Stored data entries:
*** Begin section ***

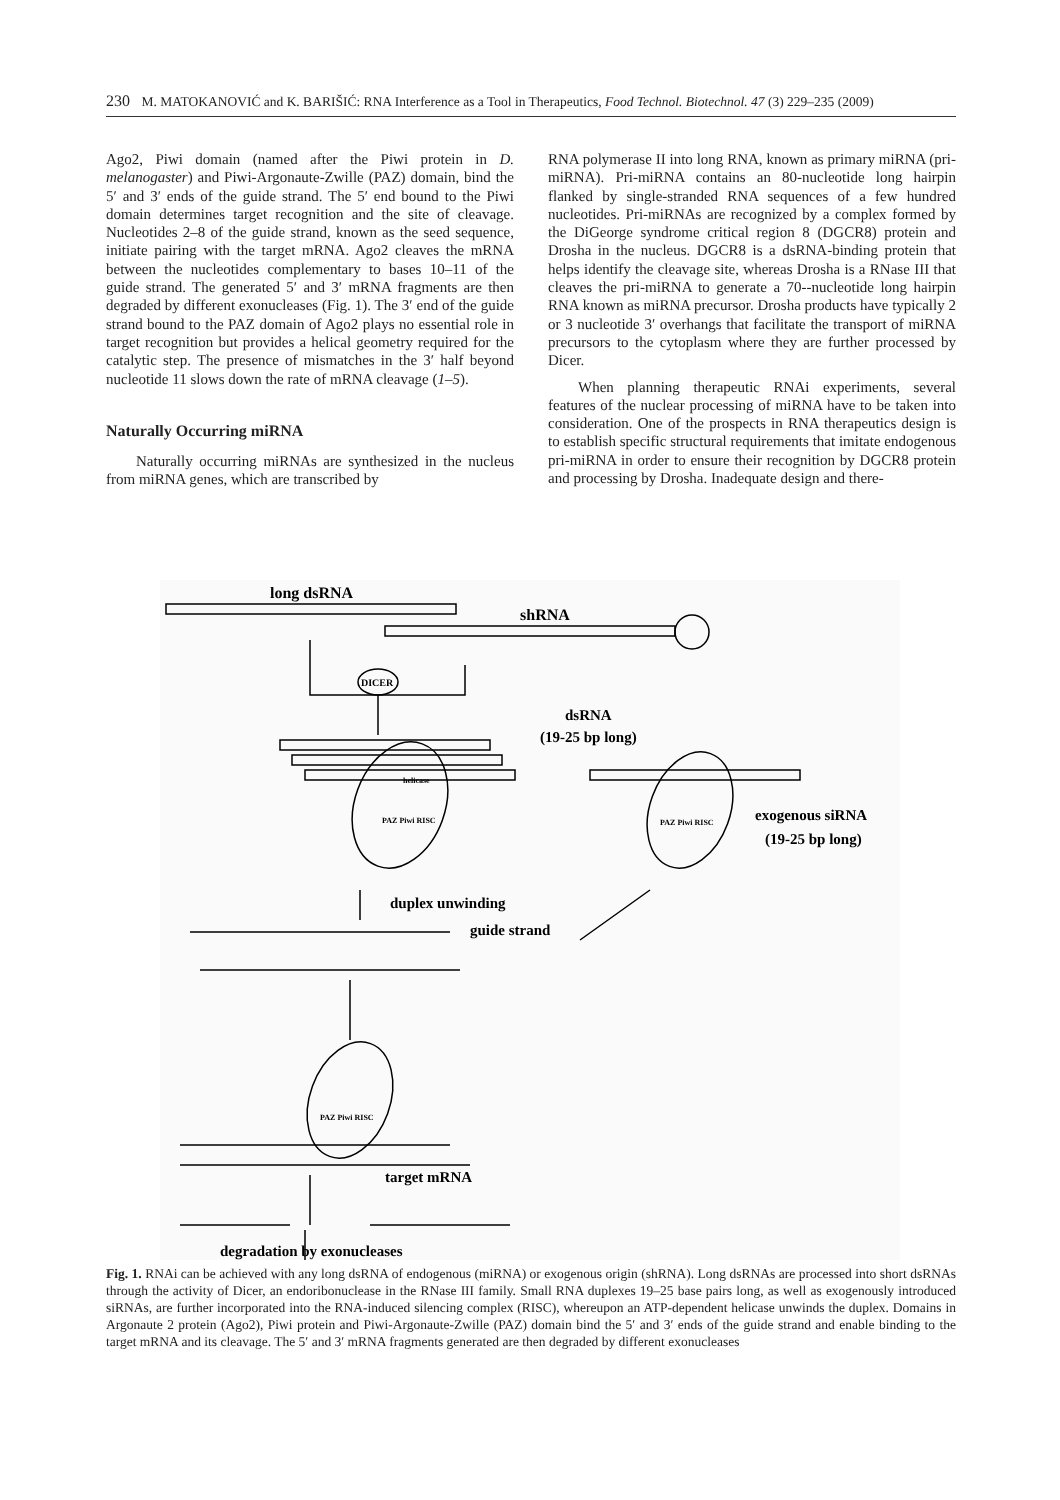230 M. MATOKANOVIĆ and K. BARIŠIĆ: RNA Interference as a Tool in Therapeutics, Food Technol. Biotechnol. 47 (3) 229–235 (2009)
Ago2, Piwi domain (named after the Piwi protein in D. melanogaster) and Piwi-Argonaute-Zwille (PAZ) domain, bind the 5′ and 3′ ends of the guide strand. The 5′ end bound to the Piwi domain determines target recognition and the site of cleavage. Nucleotides 2–8 of the guide strand, known as the seed sequence, initiate pairing with the target mRNA. Ago2 cleaves the mRNA between the nucleotides complementary to bases 10–11 of the guide strand. The generated 5′ and 3′ mRNA fragments are then degraded by different exonucleases (Fig. 1). The 3′ end of the guide strand bound to the PAZ domain of Ago2 plays no essential role in target recognition but provides a helical geometry required for the catalytic step. The presence of mismatches in the 3′ half beyond nucleotide 11 slows down the rate of mRNA cleavage (1–5).
Naturally Occurring miRNA
Naturally occurring miRNAs are synthesized in the nucleus from miRNA genes, which are transcribed by
RNA polymerase II into long RNA, known as primary miRNA (pri-miRNA). Pri-miRNA contains an 80-nucleotide long hairpin flanked by single-stranded RNA sequences of a few hundred nucleotides. Pri-miRNAs are recognized by a complex formed by the DiGeorge syndrome critical region 8 (DGCR8) protein and Drosha in the nucleus. DGCR8 is a dsRNA-binding protein that helps identify the cleavage site, whereas Drosha is a RNase III that cleaves the pri-miRNA to generate a 70--nucleotide long hairpin RNA known as miRNA precursor. Drosha products have typically 2 or 3 nucleotide 3′ overhangs that facilitate the transport of miRNA precursors to the cytoplasm where they are further processed by Dicer.
When planning therapeutic RNAi experiments, several features of the nuclear processing of miRNA have to be taken into consideration. One of the prospects in RNA therapeutics design is to establish specific structural requirements that imitate endogenous pri-miRNA in order to ensure their recognition by DGCR8 protein and processing by Drosha. Inadequate design and there-
long dsRNA
shRNA
DICER
dsRNA
(19-25 bp long)
helicase
PAZ Piwi RISC
PAZ Piwi RISC
exogenous siRNA
(19-25 bp long)
duplex unwinding
guide strand
PAZ Piwi RISC
target mRNA
degradation by exonucleases
Fig. 1. RNAi can be achieved with any long dsRNA of endogenous (miRNA) or exogenous origin (shRNA). Long dsRNAs are processed into short dsRNAs through the activity of Dicer, an endoribonuclease in the RNase III family. Small RNA duplexes 19–25 base pairs long, as well as exogenously introduced siRNAs, are further incorporated into the RNA-induced silencing complex (RISC), whereupon an ATP-dependent helicase unwinds the duplex. Domains in Argonaute 2 protein (Ago2), Piwi protein and Piwi-Argonaute-Zwille (PAZ) domain bind the 5′ and 3′ ends of the guide strand and enable binding to the target mRNA and its cleavage. The 5′ and 3′ mRNA fragments generated are then degraded by different exonucleases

*** End section ***

Task brief: The entries should be printed again exactly as written, leaving all pictures out.

Output below:
230 M. MATOKANOVIĆ and K. BARIŠIĆ: RNA Interference as a Tool in Therapeutics, Food Technol. Biotechnol. 47 (3) 229–235 (2009)
Ago2, Piwi domain (named after the Piwi protein in D. melanogaster) and Piwi-Argonaute-Zwille (PAZ) domain, bind the 5′ and 3′ ends of the guide strand. The 5′ end bound to the Piwi domain determines target recognition and the site of cleavage. Nucleotides 2–8 of the guide strand, known as the seed sequence, initiate pairing with the target mRNA. Ago2 cleaves the mRNA between the nucleotides complementary to bases 10–11 of the guide strand. The generated 5′ and 3′ mRNA fragments are then degraded by different exonucleases (Fig. 1). The 3′ end of the guide strand bound to the PAZ domain of Ago2 plays no essential role in target recognition but provides a helical geometry required for the catalytic step. The presence of mismatches in the 3′ half beyond nucleotide 11 slows down the rate of mRNA cleavage (1–5).
Naturally Occurring miRNA
Naturally occurring miRNAs are synthesized in the nucleus from miRNA genes, which are transcribed by
RNA polymerase II into long RNA, known as primary miRNA (pri-miRNA). Pri-miRNA contains an 80-nucleotide long hairpin flanked by single-stranded RNA sequences of a few hundred nucleotides. Pri-miRNAs are recognized by a complex formed by the DiGeorge syndrome critical region 8 (DGCR8) protein and Drosha in the nucleus. DGCR8 is a dsRNA-binding protein that helps identify the cleavage site, whereas Drosha is a RNase III that cleaves the pri-miRNA to generate a 70--nucleotide long hairpin RNA known as miRNA precursor. Drosha products have typically 2 or 3 nucleotide 3′ overhangs that facilitate the transport of miRNA precursors to the cytoplasm where they are further processed by Dicer.
When planning therapeutic RNAi experiments, several features of the nuclear processing of miRNA have to be taken into consideration. One of the prospects in RNA therapeutics design is to establish specific structural requirements that imitate endogenous pri-miRNA in order to ensure their recognition by DGCR8 protein and processing by Drosha. Inadequate design and there-
long dsRNA
shRNA
DICER
dsRNA
(19-25 bp long)
helicase
PAZ Piwi RISC
PAZ Piwi RISC
exogenous siRNA
(19-25 bp long)
duplex unwinding
guide strand
PAZ Piwi RISC
target mRNA
degradation by exonucleases
Fig. 1. RNAi can be achieved with any long dsRNA of endogenous (miRNA) or exogenous origin (shRNA). Long dsRNAs are processed into short dsRNAs through the activity of Dicer, an endoribonuclease in the RNase III family. Small RNA duplexes 19–25 base pairs long, as well as exogenously introduced siRNAs, are further incorporated into the RNA-induced silencing complex (RISC), whereupon an ATP-dependent helicase unwinds the duplex. Domains in Argonaute 2 protein (Ago2), Piwi protein and Piwi-Argonaute-Zwille (PAZ) domain bind the 5′ and 3′ ends of the guide strand and enable binding to the target mRNA and its cleavage. The 5′ and 3′ mRNA fragments generated are then degraded by different exonucleases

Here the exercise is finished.